As I am working on a web application, I'm faced with a problem which is to at least most of the time, attempt to avoid accessing the database. This means reading certain data once and keep it in memory forever (until the process dies at which time the data can be lost, obviously, this is done the Unix way: process runs to generate the results and dies immediately once the result was produced.)

So, my general idea is to create a field in my C++ class and if necessary have a flag to know that the field was defined (i.e. some fields may remain the same even after we read the data so the problem would not be solved if it were for an extra flag.)

In general, this looks like this:

class Obj
{
public:

    int get_that_integer()
    {
        if(!m_int_defined)
        {
            m_int_defined = true;

            m_that_int = read_db("from here");
        }
        return m_that_int;
    }

private:
    bool m_int_defined = false;
    int m_that_int = 0;
};

There is one potential problem with such a definition. All the functions defined in your class now have access to the m_that_int value, but they are likely to forget to call get_that_integer() at least once to make sure that the variable is defined. That creates bugs, obviously.

One solution is to create sub-classes that hold the data and then you have to call a function to get it. That's quite a bit of extra work.

Another solution is to write unit tests. If the tests fail, then you've got to go back and fix the problems. This is certainly a very good solution! It helps with redesigning lower level code and making sure that higher level code still functions as expected.

Now there is one more solution. Save the data in a static variable inside the function. That way it is not accessible from the outside:

    int get_that_integer()
    {
        static bool m_int_defined = false;
        static int m_that_int = 0;

        if(!m_int_defined)
        {
            m_int_defined = true;

            m_that_int = read_db("from here");
        }
        return m_that_int;
    }

Now the variable is safe. Many people say you should not use static, but in this case there is another great advantage. Imagine that the static variable is a more complex type of variable like a QMap or std::vector. That variable requires initialization before you can use it.

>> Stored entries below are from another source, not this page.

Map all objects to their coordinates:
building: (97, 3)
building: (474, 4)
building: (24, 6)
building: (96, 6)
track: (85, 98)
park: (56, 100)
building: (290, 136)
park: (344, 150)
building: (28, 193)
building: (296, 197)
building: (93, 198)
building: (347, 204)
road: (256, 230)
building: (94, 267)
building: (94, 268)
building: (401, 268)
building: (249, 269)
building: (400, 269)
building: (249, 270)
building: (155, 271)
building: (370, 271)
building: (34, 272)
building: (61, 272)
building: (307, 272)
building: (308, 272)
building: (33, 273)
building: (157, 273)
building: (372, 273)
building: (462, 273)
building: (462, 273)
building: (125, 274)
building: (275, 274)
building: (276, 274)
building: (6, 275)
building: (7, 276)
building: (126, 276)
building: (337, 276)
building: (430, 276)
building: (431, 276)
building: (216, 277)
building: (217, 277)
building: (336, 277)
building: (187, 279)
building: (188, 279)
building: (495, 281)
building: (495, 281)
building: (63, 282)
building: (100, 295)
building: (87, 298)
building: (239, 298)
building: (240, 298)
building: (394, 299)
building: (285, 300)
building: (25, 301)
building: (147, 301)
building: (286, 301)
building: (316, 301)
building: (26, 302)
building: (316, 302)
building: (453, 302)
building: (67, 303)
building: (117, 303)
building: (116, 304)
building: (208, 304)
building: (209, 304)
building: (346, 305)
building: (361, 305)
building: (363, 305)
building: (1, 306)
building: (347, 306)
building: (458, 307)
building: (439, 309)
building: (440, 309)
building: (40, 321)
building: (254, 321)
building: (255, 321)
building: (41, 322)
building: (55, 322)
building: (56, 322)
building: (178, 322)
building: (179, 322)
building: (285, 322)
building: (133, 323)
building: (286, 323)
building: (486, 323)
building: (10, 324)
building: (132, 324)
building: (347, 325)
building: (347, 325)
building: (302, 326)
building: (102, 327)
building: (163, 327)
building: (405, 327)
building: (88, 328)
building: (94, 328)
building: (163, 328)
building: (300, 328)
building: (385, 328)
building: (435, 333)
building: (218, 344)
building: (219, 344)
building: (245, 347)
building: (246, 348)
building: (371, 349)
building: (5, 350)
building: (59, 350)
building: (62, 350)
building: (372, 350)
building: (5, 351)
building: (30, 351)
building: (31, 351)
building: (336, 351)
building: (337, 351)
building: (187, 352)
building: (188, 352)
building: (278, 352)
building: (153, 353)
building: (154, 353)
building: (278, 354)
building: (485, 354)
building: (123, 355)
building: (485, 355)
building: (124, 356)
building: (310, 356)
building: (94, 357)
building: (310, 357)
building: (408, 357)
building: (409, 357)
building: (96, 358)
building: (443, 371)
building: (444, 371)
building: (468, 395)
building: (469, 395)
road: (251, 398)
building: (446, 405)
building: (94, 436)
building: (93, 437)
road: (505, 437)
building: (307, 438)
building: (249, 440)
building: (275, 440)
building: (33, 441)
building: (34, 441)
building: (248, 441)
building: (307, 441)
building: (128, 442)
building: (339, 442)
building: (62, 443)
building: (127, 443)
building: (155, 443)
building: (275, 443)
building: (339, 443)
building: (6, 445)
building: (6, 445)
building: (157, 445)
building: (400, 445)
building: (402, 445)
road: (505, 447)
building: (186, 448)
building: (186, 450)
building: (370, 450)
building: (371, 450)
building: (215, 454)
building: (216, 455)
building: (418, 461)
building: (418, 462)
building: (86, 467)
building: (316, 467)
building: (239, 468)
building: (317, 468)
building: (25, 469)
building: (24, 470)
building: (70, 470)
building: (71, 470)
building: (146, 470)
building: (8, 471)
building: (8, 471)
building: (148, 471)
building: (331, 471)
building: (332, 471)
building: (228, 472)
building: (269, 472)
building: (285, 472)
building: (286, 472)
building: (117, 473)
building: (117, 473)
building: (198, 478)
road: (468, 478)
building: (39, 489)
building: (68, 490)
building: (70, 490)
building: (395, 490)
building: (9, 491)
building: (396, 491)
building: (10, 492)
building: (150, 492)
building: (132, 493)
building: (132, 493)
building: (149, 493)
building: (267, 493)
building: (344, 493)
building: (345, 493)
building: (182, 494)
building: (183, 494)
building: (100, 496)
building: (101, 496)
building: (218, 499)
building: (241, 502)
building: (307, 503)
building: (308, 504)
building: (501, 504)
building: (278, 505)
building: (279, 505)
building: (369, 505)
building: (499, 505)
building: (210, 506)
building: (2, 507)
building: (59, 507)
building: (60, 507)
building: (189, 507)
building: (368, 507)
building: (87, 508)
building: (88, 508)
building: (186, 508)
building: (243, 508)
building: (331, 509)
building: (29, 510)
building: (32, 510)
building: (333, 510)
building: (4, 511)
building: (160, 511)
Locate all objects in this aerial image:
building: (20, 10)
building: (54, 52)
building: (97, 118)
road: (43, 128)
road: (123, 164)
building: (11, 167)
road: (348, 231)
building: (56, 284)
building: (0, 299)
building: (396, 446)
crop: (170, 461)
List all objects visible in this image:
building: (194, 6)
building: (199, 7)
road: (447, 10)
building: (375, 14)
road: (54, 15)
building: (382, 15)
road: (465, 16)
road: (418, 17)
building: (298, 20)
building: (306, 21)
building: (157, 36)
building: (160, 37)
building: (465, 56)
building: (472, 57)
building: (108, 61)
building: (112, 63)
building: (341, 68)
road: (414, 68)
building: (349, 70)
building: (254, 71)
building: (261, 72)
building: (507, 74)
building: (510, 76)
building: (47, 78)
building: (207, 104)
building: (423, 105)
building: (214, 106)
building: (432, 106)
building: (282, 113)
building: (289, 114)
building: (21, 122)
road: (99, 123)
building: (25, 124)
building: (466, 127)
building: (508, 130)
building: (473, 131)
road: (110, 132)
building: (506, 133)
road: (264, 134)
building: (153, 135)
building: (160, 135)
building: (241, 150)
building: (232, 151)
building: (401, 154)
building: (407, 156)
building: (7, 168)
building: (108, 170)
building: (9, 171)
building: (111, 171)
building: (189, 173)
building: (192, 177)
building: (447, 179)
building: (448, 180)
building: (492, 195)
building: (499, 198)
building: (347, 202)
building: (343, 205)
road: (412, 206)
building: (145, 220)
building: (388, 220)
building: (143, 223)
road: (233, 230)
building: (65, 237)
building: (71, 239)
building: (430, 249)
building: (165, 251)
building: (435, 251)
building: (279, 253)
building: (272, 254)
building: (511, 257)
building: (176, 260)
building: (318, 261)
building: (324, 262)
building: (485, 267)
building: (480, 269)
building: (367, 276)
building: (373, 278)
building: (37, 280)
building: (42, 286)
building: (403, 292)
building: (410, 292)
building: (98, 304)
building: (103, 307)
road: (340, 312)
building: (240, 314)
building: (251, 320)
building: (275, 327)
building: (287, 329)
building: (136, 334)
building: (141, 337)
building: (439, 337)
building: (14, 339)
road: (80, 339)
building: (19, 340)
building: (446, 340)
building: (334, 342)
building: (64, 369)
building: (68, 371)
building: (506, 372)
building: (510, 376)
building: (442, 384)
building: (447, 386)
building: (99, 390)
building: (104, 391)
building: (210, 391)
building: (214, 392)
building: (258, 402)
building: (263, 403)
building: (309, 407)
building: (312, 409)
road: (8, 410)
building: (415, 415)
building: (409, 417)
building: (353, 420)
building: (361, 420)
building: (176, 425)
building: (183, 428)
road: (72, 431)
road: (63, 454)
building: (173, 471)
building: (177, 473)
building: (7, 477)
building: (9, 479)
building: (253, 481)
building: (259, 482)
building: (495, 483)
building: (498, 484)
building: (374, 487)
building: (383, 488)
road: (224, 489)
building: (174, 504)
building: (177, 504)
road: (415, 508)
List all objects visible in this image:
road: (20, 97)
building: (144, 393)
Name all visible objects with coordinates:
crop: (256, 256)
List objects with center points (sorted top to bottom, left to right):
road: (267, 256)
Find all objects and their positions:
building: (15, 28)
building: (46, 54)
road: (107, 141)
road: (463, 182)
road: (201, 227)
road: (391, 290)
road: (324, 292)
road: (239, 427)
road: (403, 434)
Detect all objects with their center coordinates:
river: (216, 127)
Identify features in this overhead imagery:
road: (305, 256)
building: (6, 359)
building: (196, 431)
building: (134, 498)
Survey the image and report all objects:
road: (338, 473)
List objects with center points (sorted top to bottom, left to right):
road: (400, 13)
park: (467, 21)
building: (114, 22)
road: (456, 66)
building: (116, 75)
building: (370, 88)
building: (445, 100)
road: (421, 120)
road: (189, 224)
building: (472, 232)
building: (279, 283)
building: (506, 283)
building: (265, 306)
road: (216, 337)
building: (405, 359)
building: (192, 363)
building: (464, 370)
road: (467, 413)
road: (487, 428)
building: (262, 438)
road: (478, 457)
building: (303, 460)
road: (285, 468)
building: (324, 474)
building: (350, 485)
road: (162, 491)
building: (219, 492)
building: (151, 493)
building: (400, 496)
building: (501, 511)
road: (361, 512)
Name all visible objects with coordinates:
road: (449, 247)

In other words, each time you instantiate Obj, you also instantiate all those variables, whether you are to use them or not. When it is static, you do have a small penalty because each time you call the function, the code checks a flag to know whether the static variables were initialized the first time you entered the function. However, if you have several hundred such variables and only end up using 10 or 15, that's still a huge saving.

Another plus, the variable is secure, contrary to a variable member which anyone can access at the wrong time.

There is, however, a couple of drawbacks to think about:

1) If you somehow need to update one of those static variables (reset them) then you either need a flag in the function call, which is a bit annoying. You can also make the variable global (well... in a no name namespace) and then other functions may end up accessing the data at the wrong time and you don't eliminate the initialization problem, just moved it to just before the main() function.

2) Unless you do a new to create the object on the heap (which can be somewhat slow in comparison to not using new), the object gets destroyed when the application exits. Also you end up with pretty much no control over the order in which those objects get destroyed. As long as you don't use one in the other, you should be good though.